#### WHAT TO PRODUCE
Please reproduce every line of the listing below, character for character, with nothing added, dropped, or changed.

#### DATA SHOWN
%%
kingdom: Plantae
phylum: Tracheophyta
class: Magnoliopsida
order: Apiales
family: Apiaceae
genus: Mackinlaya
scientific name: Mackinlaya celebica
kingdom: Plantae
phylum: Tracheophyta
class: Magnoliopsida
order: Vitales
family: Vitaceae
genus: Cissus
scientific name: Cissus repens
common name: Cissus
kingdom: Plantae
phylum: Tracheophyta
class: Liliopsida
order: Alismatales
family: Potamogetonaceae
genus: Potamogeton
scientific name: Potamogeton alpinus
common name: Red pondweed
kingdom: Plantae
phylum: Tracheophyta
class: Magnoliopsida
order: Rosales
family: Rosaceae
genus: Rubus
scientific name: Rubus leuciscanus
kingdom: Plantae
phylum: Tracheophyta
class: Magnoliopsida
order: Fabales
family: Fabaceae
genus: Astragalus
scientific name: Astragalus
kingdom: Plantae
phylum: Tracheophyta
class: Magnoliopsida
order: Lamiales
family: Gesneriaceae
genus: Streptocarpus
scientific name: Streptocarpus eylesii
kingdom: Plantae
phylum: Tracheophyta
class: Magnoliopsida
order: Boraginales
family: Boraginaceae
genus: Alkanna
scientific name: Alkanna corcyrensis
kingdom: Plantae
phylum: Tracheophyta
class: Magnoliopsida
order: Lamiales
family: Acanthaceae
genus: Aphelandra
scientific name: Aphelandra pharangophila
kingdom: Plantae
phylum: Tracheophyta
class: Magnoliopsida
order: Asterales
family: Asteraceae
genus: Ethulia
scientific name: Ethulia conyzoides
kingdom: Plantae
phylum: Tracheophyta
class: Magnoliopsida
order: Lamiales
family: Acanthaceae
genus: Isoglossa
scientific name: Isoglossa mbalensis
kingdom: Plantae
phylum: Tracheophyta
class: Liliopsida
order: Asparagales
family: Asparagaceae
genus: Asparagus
%%
#### RESPONSE TO THIS EXERCISE
kingdom: Plantae
phylum: Tracheophyta
class: Magnoliopsida
order: Apiales
family: Apiaceae
genus: Mackinlaya
scientific name: Mackinlaya celebica
kingdom: Plantae
phylum: Tracheophyta
class: Magnoliopsida
order: Vitales
family: Vitaceae
genus: Cissus
scientific name: Cissus repens
common name: Cissus
kingdom: Plantae
phylum: Tracheophyta
class: Liliopsida
order: Alismatales
family: Potamogetonaceae
genus: Potamogeton
scientific name: Potamogeton alpinus
common name: Red pondweed
kingdom: Plantae
phylum: Tracheophyta
class: Magnoliopsida
order: Rosales
family: Rosaceae
genus: Rubus
scientific name: Rubus leuciscanus
kingdom: Plantae
phylum: Tracheophyta
class: Magnoliopsida
order: Fabales
family: Fabaceae
genus: Astragalus
scientific name: Astragalus
kingdom: Plantae
phylum: Tracheophyta
class: Magnoliopsida
order: Lamiales
family: Gesneriaceae
genus: Streptocarpus
scientific name: Streptocarpus eylesii
kingdom: Plantae
phylum: Tracheophyta
class: Magnoliopsida
order: Boraginales
family: Boraginaceae
genus: Alkanna
scientific name: Alkanna corcyrensis
kingdom: Plantae
phylum: Tracheophyta
class: Magnoliopsida
order: Lamiales
family: Acanthaceae
genus: Aphelandra
scientific name: Aphelandra pharangophila
kingdom: Plantae
phylum: Tracheophyta
class: Magnoliopsida
order: Asterales
family: Asteraceae
genus: Ethulia
scientific name: Ethulia conyzoides
kingdom: Plantae
phylum: Tracheophyta
class: Magnoliopsida
order: Lamiales
family: Acanthaceae
genus: Isoglossa
scientific name: Isoglossa mbalensis
kingdom: Plantae
phylum: Tracheophyta
class: Liliopsida
order: Asparagales
family: Asparagaceae
genus: Asparagus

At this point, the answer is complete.